Let me give you another little history lesson. In September 2020, that fellow you supposedly work for who owns a club in Palm Beach went to Jupiter and held a big event to declare his undying commitment to Everglades restoration.

Lots of Florida Republicans fell all over themselves praising him for this. Gov. Ron DeSastrous — er, excuse me, DeSantis — told reporters, “President Trump understands that restoring Florida’s Everglades is critical to the economic growth and well-being of our state.”

And Sen. Marco Rubio went so far as to predict he’d go down in history as the “Everglades President.”

Now, five years later, here you come trying to chop up the whole thing like it’s a slab of meat on a butcher’s block.

Not only are you laying off park rangers and scientists in Everglades National Park who’ve been working on the multibillion-dollar project that’s been going on for 25 years. It’s worse than that.

You’re also kicking people out of their offices.

“In its bid to cut costs, the Department of Government Efficiency has ended leases around the country, including at the Florida office staffed with hundreds of federal workers focused on Everglades restoration and maintaining beaches across the state,” the Miami Herald reported this week.

That would be the Jacksonville office of the U.S. Army Corps of Engineers, their main HQ in Florida, which contains about 800 people. I’ve been there, Mr. Musk. I didn’t see any solid gold doorknobs or diamond encrusted toilets. Just a lot of hard-working people.
++++++++++++++++++++
Please carry on the column about the Everglades restoration cuts, picking up right after its final sentence. The material after this comes from a separate, unrelated source.

- _Record set_
++++++++++++++++++++
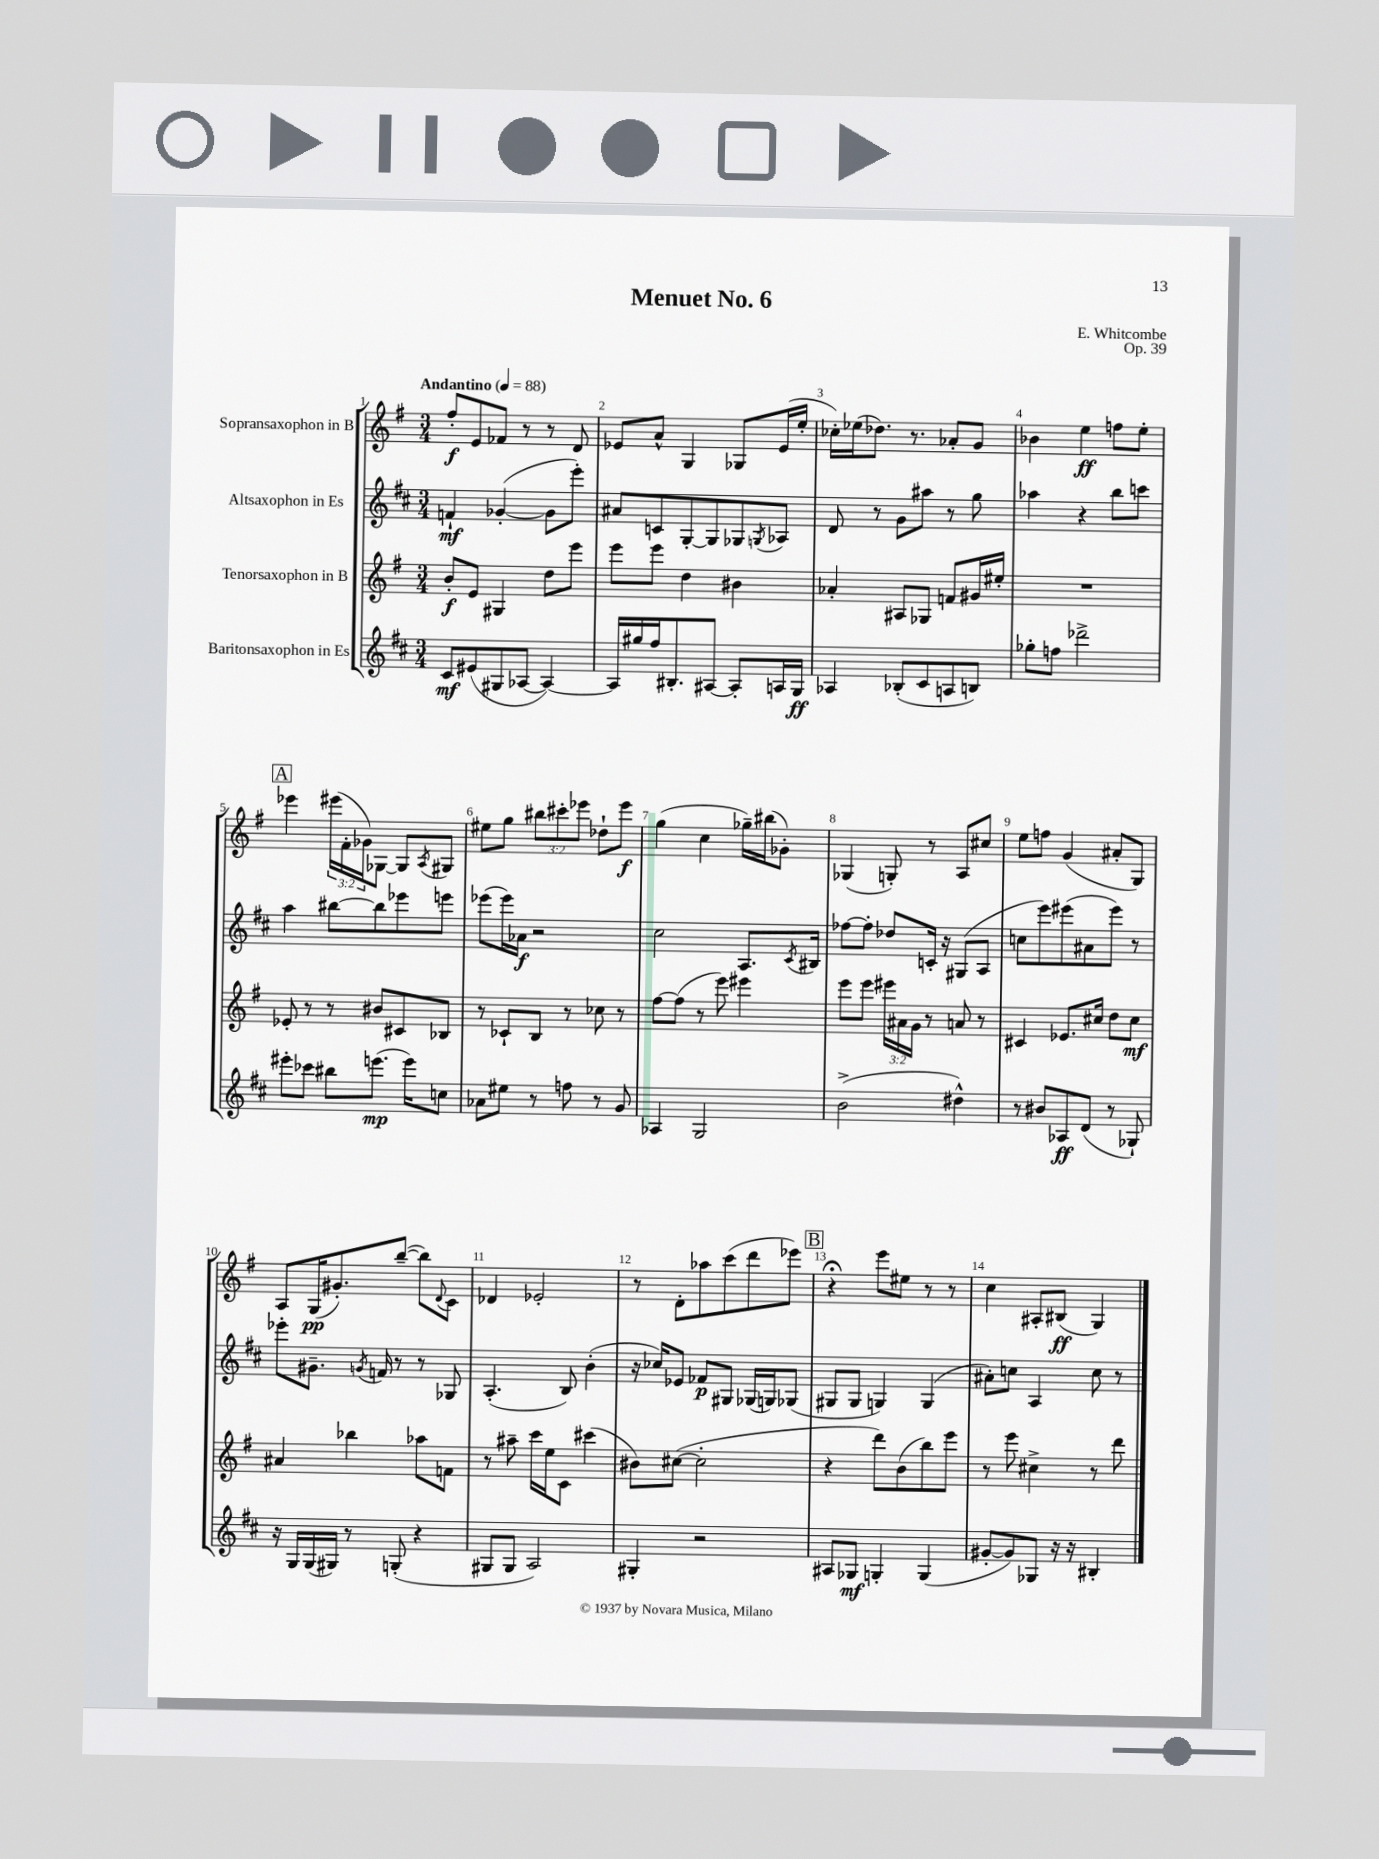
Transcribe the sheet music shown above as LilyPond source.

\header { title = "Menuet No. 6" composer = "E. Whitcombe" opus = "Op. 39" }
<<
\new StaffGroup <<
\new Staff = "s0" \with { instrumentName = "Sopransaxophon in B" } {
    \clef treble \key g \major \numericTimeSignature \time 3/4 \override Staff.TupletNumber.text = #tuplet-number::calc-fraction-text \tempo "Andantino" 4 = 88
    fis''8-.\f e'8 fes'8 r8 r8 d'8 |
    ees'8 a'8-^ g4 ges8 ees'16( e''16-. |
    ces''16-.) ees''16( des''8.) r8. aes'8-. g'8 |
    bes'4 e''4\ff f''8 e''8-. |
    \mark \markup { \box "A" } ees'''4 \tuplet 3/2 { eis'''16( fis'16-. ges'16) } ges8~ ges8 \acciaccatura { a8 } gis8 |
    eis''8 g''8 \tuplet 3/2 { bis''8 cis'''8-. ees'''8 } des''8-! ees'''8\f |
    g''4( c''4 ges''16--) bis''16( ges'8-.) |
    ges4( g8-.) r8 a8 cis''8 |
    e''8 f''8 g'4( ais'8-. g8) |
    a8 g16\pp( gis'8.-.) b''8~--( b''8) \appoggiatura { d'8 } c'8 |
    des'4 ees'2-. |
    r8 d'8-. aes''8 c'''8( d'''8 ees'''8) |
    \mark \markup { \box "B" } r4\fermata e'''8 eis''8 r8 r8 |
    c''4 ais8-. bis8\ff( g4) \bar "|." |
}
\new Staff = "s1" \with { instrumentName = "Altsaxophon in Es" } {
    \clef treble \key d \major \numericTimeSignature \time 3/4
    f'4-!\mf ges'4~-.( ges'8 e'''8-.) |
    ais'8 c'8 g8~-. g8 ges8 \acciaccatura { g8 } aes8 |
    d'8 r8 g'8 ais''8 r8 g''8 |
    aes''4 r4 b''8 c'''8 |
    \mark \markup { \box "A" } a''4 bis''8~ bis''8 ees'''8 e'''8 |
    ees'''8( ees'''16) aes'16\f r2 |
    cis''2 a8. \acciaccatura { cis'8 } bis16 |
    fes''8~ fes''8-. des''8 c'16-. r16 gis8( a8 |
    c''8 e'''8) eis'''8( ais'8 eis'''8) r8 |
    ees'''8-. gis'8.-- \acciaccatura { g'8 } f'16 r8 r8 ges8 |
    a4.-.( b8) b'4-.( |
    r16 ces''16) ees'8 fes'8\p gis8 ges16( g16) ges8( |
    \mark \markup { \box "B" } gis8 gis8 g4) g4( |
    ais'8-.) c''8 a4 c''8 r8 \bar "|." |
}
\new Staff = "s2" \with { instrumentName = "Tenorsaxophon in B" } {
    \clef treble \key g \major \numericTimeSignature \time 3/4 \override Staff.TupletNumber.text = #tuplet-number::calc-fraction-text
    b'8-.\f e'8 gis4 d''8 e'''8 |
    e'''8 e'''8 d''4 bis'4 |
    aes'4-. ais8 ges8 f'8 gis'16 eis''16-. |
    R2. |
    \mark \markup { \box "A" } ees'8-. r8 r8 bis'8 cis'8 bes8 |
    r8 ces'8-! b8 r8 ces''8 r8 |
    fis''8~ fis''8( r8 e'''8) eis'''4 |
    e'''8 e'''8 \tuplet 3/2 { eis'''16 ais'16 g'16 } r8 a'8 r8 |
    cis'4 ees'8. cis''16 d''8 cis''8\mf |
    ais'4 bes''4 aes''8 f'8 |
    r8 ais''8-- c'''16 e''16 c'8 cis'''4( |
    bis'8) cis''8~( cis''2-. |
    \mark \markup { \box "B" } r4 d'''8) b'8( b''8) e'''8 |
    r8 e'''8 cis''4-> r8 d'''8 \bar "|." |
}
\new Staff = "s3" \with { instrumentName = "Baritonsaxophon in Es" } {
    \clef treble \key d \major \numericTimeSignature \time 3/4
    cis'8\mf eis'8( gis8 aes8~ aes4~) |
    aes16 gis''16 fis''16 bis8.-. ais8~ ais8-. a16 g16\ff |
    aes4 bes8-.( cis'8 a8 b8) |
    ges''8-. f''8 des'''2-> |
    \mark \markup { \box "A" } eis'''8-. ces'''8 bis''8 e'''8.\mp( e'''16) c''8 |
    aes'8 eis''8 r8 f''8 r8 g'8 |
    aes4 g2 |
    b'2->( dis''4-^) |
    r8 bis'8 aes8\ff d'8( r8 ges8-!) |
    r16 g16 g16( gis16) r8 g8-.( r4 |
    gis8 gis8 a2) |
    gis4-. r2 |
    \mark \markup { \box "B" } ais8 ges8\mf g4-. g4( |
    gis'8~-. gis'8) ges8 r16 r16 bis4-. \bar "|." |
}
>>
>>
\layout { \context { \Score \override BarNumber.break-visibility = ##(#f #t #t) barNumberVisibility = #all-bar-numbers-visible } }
++++++++++++++++++++
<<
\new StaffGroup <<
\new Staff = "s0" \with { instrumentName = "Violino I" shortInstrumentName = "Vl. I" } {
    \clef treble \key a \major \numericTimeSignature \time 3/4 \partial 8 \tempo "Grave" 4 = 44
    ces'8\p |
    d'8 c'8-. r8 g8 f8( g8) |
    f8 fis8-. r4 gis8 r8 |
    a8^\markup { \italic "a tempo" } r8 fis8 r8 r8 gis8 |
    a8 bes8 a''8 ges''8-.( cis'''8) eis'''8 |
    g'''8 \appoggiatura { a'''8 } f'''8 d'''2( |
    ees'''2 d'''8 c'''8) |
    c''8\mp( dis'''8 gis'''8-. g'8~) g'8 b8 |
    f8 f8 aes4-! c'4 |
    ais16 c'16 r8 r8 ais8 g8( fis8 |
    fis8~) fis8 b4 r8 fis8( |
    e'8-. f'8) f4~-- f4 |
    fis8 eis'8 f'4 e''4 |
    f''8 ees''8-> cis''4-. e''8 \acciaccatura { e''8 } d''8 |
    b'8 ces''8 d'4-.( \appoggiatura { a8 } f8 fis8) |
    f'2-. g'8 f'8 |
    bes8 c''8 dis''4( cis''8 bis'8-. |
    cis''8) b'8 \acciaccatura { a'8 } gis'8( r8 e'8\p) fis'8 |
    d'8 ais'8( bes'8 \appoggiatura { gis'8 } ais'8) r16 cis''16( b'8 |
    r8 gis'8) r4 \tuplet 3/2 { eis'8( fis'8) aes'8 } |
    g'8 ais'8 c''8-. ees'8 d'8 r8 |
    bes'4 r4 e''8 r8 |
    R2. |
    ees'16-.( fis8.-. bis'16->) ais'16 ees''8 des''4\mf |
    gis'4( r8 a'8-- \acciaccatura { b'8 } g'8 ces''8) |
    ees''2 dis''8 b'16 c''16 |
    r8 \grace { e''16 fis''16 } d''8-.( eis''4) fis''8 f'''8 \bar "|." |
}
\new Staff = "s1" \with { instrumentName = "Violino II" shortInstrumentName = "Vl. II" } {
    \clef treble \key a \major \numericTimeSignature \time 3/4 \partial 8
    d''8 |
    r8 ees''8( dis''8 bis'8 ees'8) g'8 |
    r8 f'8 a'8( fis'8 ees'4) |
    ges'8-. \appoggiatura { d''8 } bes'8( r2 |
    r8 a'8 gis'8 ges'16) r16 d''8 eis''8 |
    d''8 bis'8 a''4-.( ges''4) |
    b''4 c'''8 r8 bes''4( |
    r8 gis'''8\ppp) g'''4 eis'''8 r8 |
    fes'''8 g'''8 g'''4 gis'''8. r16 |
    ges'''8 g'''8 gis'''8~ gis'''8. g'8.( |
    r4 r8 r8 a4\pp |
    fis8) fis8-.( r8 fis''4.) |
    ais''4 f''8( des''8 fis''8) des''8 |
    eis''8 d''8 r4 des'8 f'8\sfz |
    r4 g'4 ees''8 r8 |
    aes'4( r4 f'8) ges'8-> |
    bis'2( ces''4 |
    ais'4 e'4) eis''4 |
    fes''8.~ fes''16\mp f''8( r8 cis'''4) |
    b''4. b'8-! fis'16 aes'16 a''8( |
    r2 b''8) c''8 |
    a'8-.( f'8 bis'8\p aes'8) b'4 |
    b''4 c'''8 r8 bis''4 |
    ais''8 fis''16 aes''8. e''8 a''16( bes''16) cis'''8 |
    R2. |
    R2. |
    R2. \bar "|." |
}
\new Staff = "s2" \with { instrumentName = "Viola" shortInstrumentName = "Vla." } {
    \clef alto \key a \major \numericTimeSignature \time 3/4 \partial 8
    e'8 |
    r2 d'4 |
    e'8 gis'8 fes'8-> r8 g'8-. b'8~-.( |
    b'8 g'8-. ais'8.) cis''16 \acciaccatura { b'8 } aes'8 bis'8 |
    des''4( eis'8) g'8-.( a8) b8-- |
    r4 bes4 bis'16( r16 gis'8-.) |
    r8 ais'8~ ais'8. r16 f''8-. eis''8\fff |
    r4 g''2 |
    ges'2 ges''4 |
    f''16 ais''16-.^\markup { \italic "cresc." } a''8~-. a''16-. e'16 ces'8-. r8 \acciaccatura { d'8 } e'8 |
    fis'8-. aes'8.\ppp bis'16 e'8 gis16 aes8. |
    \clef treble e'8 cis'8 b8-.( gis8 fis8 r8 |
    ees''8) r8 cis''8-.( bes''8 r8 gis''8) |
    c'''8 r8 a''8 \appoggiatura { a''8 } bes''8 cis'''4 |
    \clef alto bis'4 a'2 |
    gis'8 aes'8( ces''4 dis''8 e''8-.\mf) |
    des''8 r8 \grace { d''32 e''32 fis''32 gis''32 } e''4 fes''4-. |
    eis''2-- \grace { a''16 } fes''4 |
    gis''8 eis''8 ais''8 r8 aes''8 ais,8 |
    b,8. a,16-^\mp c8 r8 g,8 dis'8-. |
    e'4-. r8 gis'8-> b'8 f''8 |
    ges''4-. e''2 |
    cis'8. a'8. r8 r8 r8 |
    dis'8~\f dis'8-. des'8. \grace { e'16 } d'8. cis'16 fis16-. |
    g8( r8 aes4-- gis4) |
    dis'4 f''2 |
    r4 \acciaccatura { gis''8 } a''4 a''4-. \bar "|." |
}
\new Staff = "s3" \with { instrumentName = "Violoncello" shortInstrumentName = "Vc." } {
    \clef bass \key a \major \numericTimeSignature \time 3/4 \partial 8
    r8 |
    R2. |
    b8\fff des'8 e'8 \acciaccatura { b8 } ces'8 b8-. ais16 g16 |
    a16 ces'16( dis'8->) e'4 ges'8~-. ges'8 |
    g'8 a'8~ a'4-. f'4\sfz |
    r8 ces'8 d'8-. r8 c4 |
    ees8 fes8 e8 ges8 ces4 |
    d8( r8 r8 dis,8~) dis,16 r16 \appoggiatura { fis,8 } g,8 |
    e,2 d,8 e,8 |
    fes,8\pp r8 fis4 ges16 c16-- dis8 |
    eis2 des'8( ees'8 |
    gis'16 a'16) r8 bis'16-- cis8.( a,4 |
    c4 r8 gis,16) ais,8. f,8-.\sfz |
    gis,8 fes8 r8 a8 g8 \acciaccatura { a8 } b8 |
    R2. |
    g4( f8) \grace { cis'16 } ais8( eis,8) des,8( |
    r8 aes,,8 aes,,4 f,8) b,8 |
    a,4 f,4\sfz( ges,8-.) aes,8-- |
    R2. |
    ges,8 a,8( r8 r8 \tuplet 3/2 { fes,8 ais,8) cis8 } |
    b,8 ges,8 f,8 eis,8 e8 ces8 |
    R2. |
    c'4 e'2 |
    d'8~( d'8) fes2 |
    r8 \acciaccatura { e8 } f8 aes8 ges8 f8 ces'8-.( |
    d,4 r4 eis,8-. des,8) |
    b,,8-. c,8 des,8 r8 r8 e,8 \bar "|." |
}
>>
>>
++++++++++++++++++++
- _Solved problem_
The Army’s lease on its Jacksonville offices is supposed to run until 2027, but your folks have notified the lessee that the federal government would now like to end it in August of this year. And exactly where will those hardworking but suddenly homeless engineers go next? No word on that one.

The Herald caught the irony in this move, by the way.

“The move to close down the Corps’ Florida headquarters comes amid a simultaneous federal push to send all remote workers back to the office,” the paper reported. “Dozens of federal employees near the Jacksonville office had already sought to work in person at the massive office in order to comply with the new directive.”

The Corps’ office is not the only important lease your flunkies want to fling into the garbage can. They also want to shutter the South Florida Natural Resources Center, which does the science for four national parks: Everglades, Big Cypress, Biscayne, and Dry Tortugas.

Losing these two offices would cause untold complications for the future of the River of Grass. First authorized by Congress and the Legislature in 2000, the Everglades restoration project is the largest environmental restoration ever, covering an area the size of New Jersey. After 25 years, we’re only now starting to see some results from the work, but there’s a lot more to do.

We just don’t have the time to make all these folks pack up their desks and move somewhere else.

“We’re especially concerned about those cuts,” Samples of Friends of the Everglades told me. “We want to keep Everglades restoration on track. This is a time for doubling down on restoration, not throwing up roadblocks.”

Melissa Abdo via NPCA-Florida

And Melissa Abdo, Sun Coast regional director of the National Parks Conservation Association, made a similar point, reminding me that the Everglades restoration program has always drawn bipartisan support.

“It would be senseless to undermine this program just when we’ve started making some progress,” Abdo said. “We can’t advance the work of restoring the Everglades without these experts.”

There’s one more reason why these particular cuts of yours are a bad idea. The Everglades project isn’t just about fixing the damage done to the environment. It’s about keeping South Florida livable.

You know, that place where you and your boss live.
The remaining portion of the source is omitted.